Say $\{x^{(n)}\}$ is Cauchy in $\ell^p$ and $x$ is its pointwise limit. To argue that $x^{(n)} \to x$ would the following be correct:
We have to show that for any $\varepsilon > 0$ there exists $N \in \mathbb{N}$, s.t. $|x^{(n)} - x|_p < \varepsilon$, for all $n > N$.
Proof:
Choose $\varepsilon > 0$, then there exists $N_i \in \mathbb{N}$, s.t. $|x^{(n)}_i - x_i|^p < \varepsilon^{\ p} \cdot 2^{-i}$, for all $n > N_i$, since pointwise limit.
For any $J \in \mathbb{N}$ there exists $N_0 = \max(N_i)$, s.t. $\sum_{i=1}^{J}|x^{(n)}_i - x_i|^p < \varepsilon^{\ p} \cdot \sum_{i=1}^{J}2^{-i} < \varepsilon^{\ p}$, for all $n > N_0$. Note that for any $J$ we can always calculate $N_0$.

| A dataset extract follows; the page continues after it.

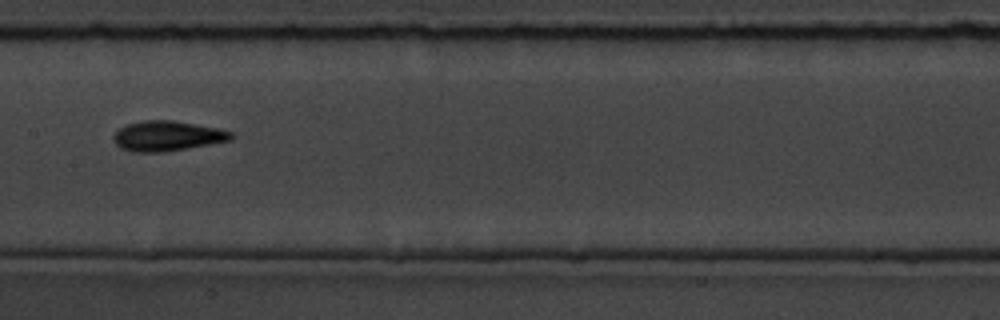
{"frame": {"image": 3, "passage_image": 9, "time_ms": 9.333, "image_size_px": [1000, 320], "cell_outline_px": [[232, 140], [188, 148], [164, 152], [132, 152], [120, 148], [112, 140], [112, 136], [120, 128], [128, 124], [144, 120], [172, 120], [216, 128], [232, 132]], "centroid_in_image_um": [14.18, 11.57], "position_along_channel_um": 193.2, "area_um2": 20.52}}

Taking the limit $J \to \infty$:
$$\lim_{J\to\infty} \sum_{i=1}^{J}|x^{(n)}_i - x_i|^p < \varepsilon^{\ p}$$
Hence $|x^{(n)} - x|_p < \varepsilon$, for all $n > N_0 \in \mathbb{N}$
Is my proof correct?
Sure. This is closely related to a famous theorem: given a sequence Cauchy in $L^p(X)$ for a general measure space $X$, you can find a "rapidly Cauchy" subsequence which converges pointwise a.e. The original sequence then converges in $L^p$ to this pointwise limit. Thus the proof of this theorem goes in two parts: propose a limit for a Cauchy sequence (already done for you in your problem) and then check that the given sequence converges to that limit.